10.03.2017, 14:03 Uhr

So versteht Ihr Tier sein Herrl

ÖHV-Obmann Michael Holzer mit Hündin Aemy. (Foto: Waculik)

Die gängigsten Missverständnisse zwischen Tier und Mensch – und darauf sollten Sie beim Hundekurs achten.

REGION PURKERSDORF (an). Er wedelt mit der Rute, weil er sich freut, dass sein Herrchen nach Hause kommt. Wenn die Katze jedoch mit ihrem Schwanz schlägt, wird sie bald auch ihre Krallen ausfahren. Im zweiten Teil der Serie "Mein bester Freund" zeigen wir gängige Missverständnisse auf, versuchen das Haustier zu verstehen und geben einen Überblick über Erziehung und Bewegung. Dazu sprachen die Bezirksblätter mit Hundetrainerin Bina Lunzer und sahen sich im Hundesportverein Purkersdorf um.
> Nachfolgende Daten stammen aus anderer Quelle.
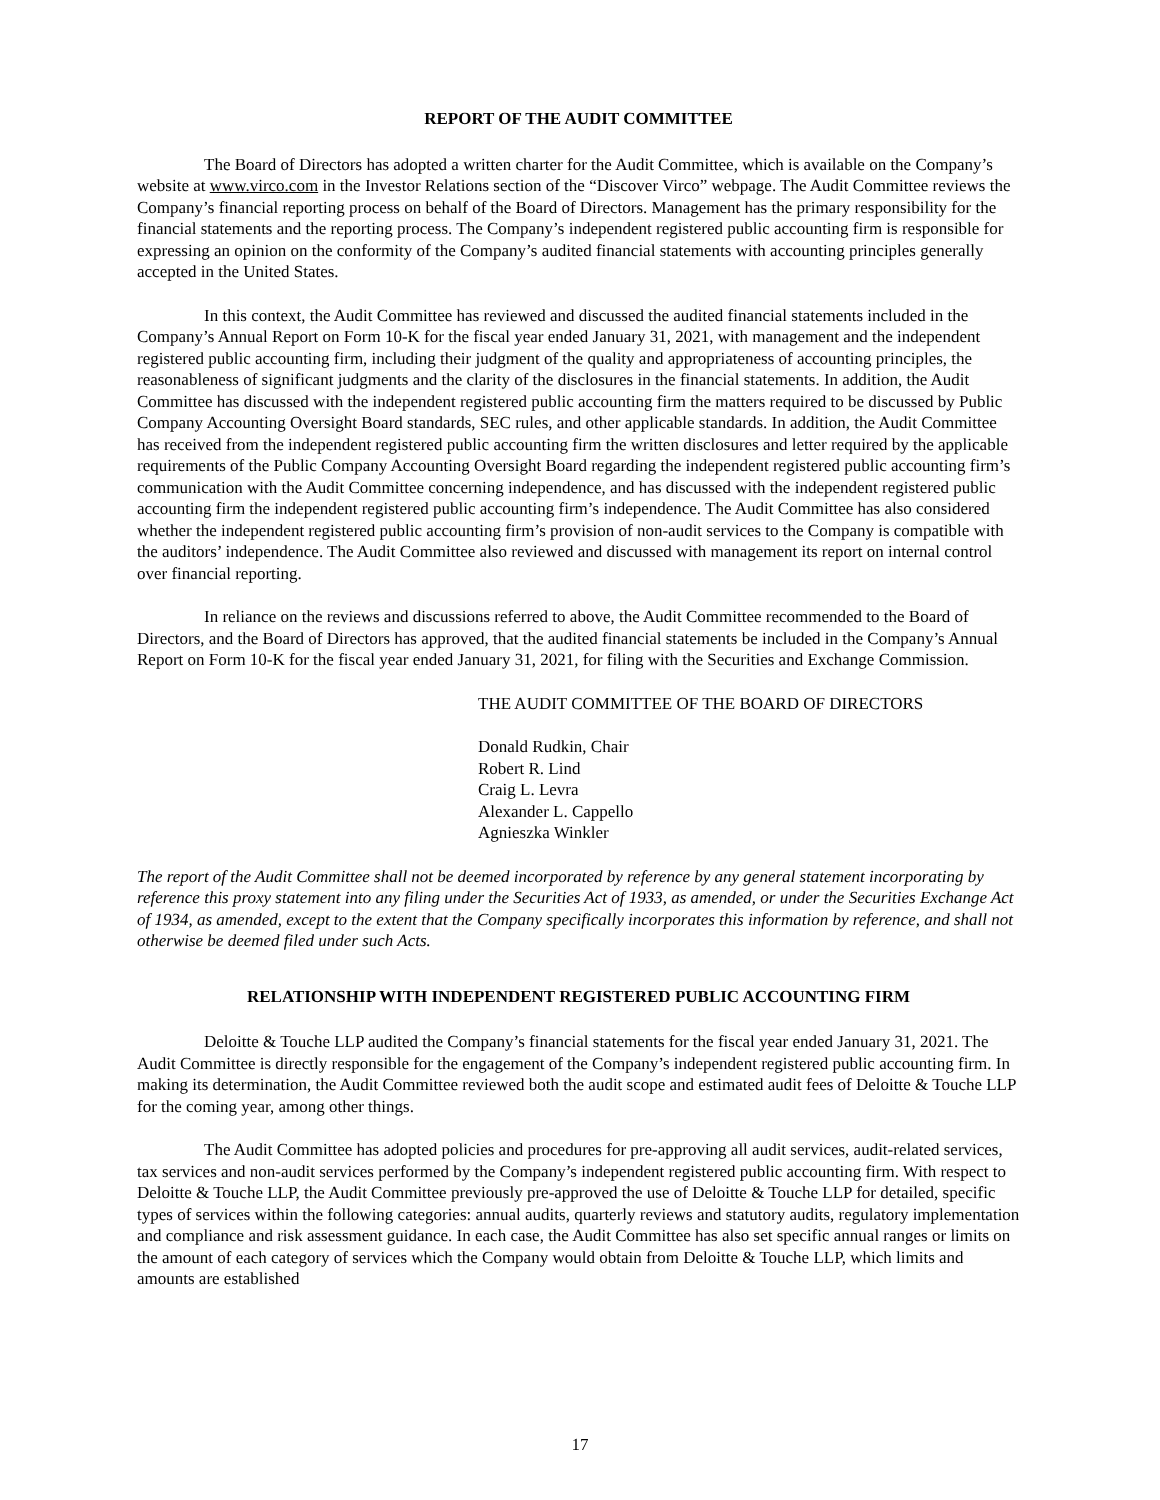REPORT OF THE AUDIT COMMITTEE
The Board of Directors has adopted a written charter for the Audit Committee, which is available on the Company’s website at www.virco.com in the Investor Relations section of the “Discover Virco” webpage. The Audit Committee reviews the Company’s financial reporting process on behalf of the Board of Directors. Management has the primary responsibility for the financial statements and the reporting process. The Company’s independent registered public accounting firm is responsible for expressing an opinion on the conformity of the Company’s audited financial statements with accounting principles generally accepted in the United States.
In this context, the Audit Committee has reviewed and discussed the audited financial statements included in the Company’s Annual Report on Form 10-K for the fiscal year ended January 31, 2021, with management and the independent registered public accounting firm, including their judgment of the quality and appropriateness of accounting principles, the reasonableness of significant judgments and the clarity of the disclosures in the financial statements. In addition, the Audit Committee has discussed with the independent registered public accounting firm the matters required to be discussed by Public Company Accounting Oversight Board standards, SEC rules, and other applicable standards. In addition, the Audit Committee has received from the independent registered public accounting firm the written disclosures and letter required by the applicable requirements of the Public Company Accounting Oversight Board regarding the independent registered public accounting firm’s communication with the Audit Committee concerning independence, and has discussed with the independent registered public accounting firm the independent registered public accounting firm’s independence. The Audit Committee has also considered whether the independent registered public accounting firm’s provision of non-audit services to the Company is compatible with the auditors’ independence. The Audit Committee also reviewed and discussed with management its report on internal control over financial reporting.
In reliance on the reviews and discussions referred to above, the Audit Committee recommended to the Board of Directors, and the Board of Directors has approved, that the audited financial statements be included in the Company’s Annual Report on Form 10-K for the fiscal year ended January 31, 2021, for filing with the Securities and Exchange Commission.
THE AUDIT COMMITTEE OF THE BOARD OF DIRECTORS
Donald Rudkin, Chair
Robert R. Lind
Craig L. Levra
Alexander L. Cappello
Agnieszka Winkler
The report of the Audit Committee shall not be deemed incorporated by reference by any general statement incorporating by reference this proxy statement into any filing under the Securities Act of 1933, as amended, or under the Securities Exchange Act of 1934, as amended, except to the extent that the Company specifically incorporates this information by reference, and shall not otherwise be deemed filed under such Acts.
RELATIONSHIP WITH INDEPENDENT REGISTERED PUBLIC ACCOUNTING FIRM
Deloitte & Touche LLP audited the Company’s financial statements for the fiscal year ended January 31, 2021. The Audit Committee is directly responsible for the engagement of the Company’s independent registered public accounting firm. In making its determination, the Audit Committee reviewed both the audit scope and estimated audit fees of Deloitte & Touche LLP for the coming year, among other things.
The Audit Committee has adopted policies and procedures for pre-approving all audit services, audit-related services, tax services and non-audit services performed by the Company’s independent registered public accounting firm. With respect to Deloitte & Touche LLP, the Audit Committee previously pre-approved the use of Deloitte & Touche LLP for detailed, specific types of services within the following categories: annual audits, quarterly reviews and statutory audits, regulatory implementation and compliance and risk assessment guidance. In each case, the Audit Committee has also set specific annual ranges or limits on the amount of each category of services which the Company would obtain from Deloitte & Touche LLP, which limits and amounts are established
17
Liebesbekundung als Bedrohung

"Mensch und Tier begrüßen sich unterschiedlich. Menschen umarmen sich, Hunde schnüffeln aneinander", erklärt Hundetrainerin Bina Lunzer. Hunde können Liebesbekundungen, wie z. B. das Umarmen, auch als Bedrohung wahrnehmen: "Es ist von Vorteil, wenn man als Hundebesitzer die Körpersprache seines Hundes lesen kann." Auch Streicheleinheiten sind vom Hund nicht immer gewünscht. Möchte man einen fremden Hund streicheln, sollte man vorher Kontakt zum Besitzer aufnehmen. Wichtig ist, den Hund nicht zu fixieren und sich ihm langsam zu nähern. "Ist man sich nicht sicher, kann man seine Hand fünf Sekunden nach der ersten Berührung wegziehen und die Reaktion des Hundes abwarten." So kann das Tier zeigen, ob die Berührung als angenehm empfunden wird.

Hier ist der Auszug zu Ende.